Novato residents Tuesday appeared to favor, by a three-to-one margin, a ballot measure that would increase the city’s hotel tax by 2 percent.

With all 13 of the city’s precincts reporting, slightly more than 77 percent of Novato voters favored the “transient occupancy tax” increase. The city’s current transient occupancy tax is 10 percent of a hotel guest’s room rate and has remained unchanged since 1997.

The 2 percent hotel tax increase would provide an additional $400,000 in annual tax revenue, according to city officials.

Novato collected $1.82 million in hotel tax revenue during the 2019-2020 fiscal year but is projected to collect only $1.45 million during the 2020-2021 fiscal year.

City officials estimate the tax increase could boost hotel tax revenue by $400,000 in its first 12 months. All hotel tax funding is used to fund local expenditures like infrastructure repairs, emergency response services and recovery efforts from the novel coronavirus pandemic.

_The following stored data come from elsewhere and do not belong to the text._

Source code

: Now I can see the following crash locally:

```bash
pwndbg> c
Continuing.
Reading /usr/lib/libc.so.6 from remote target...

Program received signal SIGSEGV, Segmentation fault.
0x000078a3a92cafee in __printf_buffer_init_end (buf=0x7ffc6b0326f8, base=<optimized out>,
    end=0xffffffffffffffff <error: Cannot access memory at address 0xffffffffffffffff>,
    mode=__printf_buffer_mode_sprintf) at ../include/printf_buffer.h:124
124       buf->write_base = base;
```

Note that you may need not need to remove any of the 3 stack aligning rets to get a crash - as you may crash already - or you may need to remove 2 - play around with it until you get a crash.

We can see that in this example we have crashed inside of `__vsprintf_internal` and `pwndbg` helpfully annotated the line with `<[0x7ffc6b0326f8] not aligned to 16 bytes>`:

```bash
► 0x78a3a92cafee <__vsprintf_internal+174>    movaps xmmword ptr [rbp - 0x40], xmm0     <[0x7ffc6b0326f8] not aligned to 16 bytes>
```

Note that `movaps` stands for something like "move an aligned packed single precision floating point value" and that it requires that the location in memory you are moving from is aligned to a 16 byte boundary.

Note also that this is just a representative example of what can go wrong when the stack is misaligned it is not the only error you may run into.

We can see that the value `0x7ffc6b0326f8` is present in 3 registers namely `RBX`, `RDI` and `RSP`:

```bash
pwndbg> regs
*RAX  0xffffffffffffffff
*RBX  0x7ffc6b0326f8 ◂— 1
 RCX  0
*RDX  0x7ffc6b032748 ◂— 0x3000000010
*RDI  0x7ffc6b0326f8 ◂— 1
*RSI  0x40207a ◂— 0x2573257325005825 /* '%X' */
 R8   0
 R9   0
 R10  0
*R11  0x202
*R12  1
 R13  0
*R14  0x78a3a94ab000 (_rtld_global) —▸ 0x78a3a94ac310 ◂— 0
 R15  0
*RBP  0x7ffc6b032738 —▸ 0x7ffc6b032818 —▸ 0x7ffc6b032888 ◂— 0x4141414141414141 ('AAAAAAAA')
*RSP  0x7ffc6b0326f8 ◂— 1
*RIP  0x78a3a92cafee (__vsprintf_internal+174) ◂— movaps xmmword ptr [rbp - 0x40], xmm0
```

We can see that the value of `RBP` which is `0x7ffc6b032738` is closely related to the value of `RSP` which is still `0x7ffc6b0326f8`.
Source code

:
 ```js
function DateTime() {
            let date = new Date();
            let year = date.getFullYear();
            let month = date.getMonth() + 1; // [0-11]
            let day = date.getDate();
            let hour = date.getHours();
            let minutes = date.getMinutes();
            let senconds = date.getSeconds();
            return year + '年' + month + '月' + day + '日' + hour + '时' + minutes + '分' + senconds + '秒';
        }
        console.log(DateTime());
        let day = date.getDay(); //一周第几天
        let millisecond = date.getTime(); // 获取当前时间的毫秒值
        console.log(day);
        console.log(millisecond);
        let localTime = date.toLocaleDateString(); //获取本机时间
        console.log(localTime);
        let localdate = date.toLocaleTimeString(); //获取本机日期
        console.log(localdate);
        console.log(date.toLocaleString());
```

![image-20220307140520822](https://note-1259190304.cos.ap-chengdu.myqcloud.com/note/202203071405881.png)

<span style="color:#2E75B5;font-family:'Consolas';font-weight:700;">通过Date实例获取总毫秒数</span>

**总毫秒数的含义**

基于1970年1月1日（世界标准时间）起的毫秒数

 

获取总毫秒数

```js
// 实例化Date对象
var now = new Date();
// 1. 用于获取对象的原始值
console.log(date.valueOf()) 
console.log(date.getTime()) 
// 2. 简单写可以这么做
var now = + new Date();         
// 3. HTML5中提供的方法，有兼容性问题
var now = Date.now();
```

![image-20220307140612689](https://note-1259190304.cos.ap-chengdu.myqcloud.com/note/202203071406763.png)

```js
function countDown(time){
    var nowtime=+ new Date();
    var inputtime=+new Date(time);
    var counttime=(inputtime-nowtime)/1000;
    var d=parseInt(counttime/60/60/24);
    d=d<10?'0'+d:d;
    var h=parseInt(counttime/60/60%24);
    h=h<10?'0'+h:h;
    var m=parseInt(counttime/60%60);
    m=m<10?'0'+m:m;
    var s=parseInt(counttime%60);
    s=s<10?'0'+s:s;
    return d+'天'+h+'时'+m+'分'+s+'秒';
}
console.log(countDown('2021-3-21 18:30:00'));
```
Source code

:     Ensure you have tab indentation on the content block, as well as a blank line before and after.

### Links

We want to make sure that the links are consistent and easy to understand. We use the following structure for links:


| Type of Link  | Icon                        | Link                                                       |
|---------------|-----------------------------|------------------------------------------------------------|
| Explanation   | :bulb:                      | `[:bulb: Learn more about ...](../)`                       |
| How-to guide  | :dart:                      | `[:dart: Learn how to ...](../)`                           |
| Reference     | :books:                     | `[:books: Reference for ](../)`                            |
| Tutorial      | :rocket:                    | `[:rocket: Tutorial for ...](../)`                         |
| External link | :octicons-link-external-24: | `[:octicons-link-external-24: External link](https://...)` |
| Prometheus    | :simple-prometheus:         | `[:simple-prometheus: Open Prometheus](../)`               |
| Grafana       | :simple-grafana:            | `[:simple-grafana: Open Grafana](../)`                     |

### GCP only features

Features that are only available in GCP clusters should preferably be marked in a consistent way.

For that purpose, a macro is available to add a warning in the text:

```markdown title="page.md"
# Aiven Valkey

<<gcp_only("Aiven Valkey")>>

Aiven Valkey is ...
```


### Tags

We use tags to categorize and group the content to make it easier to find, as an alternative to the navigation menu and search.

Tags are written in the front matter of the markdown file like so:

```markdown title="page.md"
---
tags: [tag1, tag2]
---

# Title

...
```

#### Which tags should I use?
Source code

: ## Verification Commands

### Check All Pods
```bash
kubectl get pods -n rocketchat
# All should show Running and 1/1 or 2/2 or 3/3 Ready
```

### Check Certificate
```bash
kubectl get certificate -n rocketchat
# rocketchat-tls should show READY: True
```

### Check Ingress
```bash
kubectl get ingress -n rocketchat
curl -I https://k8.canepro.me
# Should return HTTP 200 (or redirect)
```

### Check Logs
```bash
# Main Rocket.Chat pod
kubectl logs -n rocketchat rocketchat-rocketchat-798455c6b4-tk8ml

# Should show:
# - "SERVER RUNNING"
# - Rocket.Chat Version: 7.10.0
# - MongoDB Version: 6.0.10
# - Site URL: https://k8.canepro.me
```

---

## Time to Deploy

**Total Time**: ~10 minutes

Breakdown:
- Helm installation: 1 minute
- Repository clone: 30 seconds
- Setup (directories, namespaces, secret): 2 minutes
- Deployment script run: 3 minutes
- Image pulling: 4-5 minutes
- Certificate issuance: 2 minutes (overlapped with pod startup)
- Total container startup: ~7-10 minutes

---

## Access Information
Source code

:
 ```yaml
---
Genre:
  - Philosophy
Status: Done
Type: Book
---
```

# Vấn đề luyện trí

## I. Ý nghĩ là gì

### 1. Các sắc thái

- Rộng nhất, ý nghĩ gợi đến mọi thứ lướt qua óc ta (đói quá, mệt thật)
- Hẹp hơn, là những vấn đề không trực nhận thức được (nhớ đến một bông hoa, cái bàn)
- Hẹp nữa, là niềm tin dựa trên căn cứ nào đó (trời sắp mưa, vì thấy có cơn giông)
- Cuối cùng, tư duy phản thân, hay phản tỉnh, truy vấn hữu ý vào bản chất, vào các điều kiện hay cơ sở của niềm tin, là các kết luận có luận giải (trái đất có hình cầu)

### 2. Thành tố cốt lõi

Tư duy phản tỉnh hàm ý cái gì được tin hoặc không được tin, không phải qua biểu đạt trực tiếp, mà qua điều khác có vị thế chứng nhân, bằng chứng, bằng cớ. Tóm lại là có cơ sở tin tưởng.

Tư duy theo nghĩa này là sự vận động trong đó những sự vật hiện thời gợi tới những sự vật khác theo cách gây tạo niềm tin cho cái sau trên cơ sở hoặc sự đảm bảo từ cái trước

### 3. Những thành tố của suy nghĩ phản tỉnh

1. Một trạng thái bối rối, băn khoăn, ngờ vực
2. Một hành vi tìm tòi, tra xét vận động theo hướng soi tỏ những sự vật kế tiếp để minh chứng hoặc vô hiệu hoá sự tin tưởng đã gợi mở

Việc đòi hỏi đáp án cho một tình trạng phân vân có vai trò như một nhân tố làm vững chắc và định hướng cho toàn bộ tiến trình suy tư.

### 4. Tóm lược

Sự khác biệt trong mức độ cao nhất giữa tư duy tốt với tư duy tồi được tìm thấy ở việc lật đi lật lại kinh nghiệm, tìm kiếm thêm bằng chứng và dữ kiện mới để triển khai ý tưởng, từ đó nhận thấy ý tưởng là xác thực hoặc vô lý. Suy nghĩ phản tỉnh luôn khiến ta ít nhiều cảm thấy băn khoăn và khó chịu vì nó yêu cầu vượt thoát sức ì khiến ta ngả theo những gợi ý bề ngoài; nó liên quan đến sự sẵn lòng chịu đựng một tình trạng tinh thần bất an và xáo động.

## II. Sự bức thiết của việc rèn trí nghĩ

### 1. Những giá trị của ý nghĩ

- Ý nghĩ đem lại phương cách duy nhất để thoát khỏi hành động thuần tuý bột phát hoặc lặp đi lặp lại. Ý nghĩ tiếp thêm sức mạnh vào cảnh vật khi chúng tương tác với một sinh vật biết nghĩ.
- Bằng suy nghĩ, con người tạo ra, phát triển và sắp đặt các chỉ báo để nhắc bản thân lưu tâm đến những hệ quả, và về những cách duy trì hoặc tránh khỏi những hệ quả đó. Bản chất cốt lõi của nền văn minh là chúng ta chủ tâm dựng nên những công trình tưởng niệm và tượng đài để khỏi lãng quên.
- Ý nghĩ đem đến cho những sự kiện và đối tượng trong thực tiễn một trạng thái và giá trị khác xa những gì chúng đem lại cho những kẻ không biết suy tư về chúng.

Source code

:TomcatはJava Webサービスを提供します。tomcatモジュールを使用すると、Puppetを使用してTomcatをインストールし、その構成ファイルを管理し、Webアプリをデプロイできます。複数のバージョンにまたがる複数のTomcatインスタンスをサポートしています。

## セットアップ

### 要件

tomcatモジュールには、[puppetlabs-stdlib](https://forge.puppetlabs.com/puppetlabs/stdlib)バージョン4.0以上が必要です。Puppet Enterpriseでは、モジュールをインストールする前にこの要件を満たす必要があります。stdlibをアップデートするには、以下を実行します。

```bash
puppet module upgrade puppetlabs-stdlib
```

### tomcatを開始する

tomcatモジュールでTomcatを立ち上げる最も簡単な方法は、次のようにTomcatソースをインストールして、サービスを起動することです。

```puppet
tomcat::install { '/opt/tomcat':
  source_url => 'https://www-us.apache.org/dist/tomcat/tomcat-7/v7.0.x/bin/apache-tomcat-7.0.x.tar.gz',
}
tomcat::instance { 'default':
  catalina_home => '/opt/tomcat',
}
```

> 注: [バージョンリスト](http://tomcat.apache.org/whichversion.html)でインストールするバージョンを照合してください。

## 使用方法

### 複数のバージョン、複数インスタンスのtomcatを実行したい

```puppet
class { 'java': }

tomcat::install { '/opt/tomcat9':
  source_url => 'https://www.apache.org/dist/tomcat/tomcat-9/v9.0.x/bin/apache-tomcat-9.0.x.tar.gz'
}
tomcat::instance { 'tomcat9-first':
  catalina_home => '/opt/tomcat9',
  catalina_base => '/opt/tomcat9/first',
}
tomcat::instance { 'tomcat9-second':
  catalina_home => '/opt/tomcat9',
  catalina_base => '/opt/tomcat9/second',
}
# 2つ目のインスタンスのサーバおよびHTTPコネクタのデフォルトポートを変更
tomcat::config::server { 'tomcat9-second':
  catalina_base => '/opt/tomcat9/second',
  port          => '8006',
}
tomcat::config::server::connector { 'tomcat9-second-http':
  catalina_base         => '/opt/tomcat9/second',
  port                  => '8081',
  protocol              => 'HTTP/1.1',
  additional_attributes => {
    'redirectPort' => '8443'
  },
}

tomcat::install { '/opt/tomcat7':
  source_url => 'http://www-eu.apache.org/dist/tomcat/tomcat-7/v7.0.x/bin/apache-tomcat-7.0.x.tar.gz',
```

Elsewhere in Marin County, San Rafael voters appeared poised to approve a quarter-cent sales tax increase over nine years that is estimated to generate some $3.4 million per year for services like street repairs, disaster preparedness and park maintenance.

Just over 62 percent of San Rafael voters approved of the measure, according to the county’s unofficial election results.

The measure’s approval would nudge the city’s sales tax rate to 9.25 percent. All sales tax revenue would be placed in the city’s general fund, according to San Rafael City Attorney Robert Epstein.

Unofficial results also showed Marin County voters overwhelmingly supporting three school district funding measures, including a pair of parcel tax extensions.

The Shoreline Unified School District’s Measure L, which would extend a $212 per parcel tax for eight years, had roughly 84 percent support from voters with both of the district’s precincts reporting.

Measure M, which would extend the Tamalpais Union High School District’s $469 annual per parcel tax for nine years, had nearly 74 percent support, according to unofficial results from the district’s 57 precincts.

Some 77 percent of voters in the Sausalito Marin City School District appeared to support a measure that would authorize the district to issue $41.6 million in bonds, which district officials said will fund the construction and modernization of classrooms and upgrades to the district’s libraries and science labs, among other things.

Marin County election officials have reported 101,111 ballots cast as of Tuesday night. Approximate 58 percent of the county’s registered voters cast a ballot, according to the county.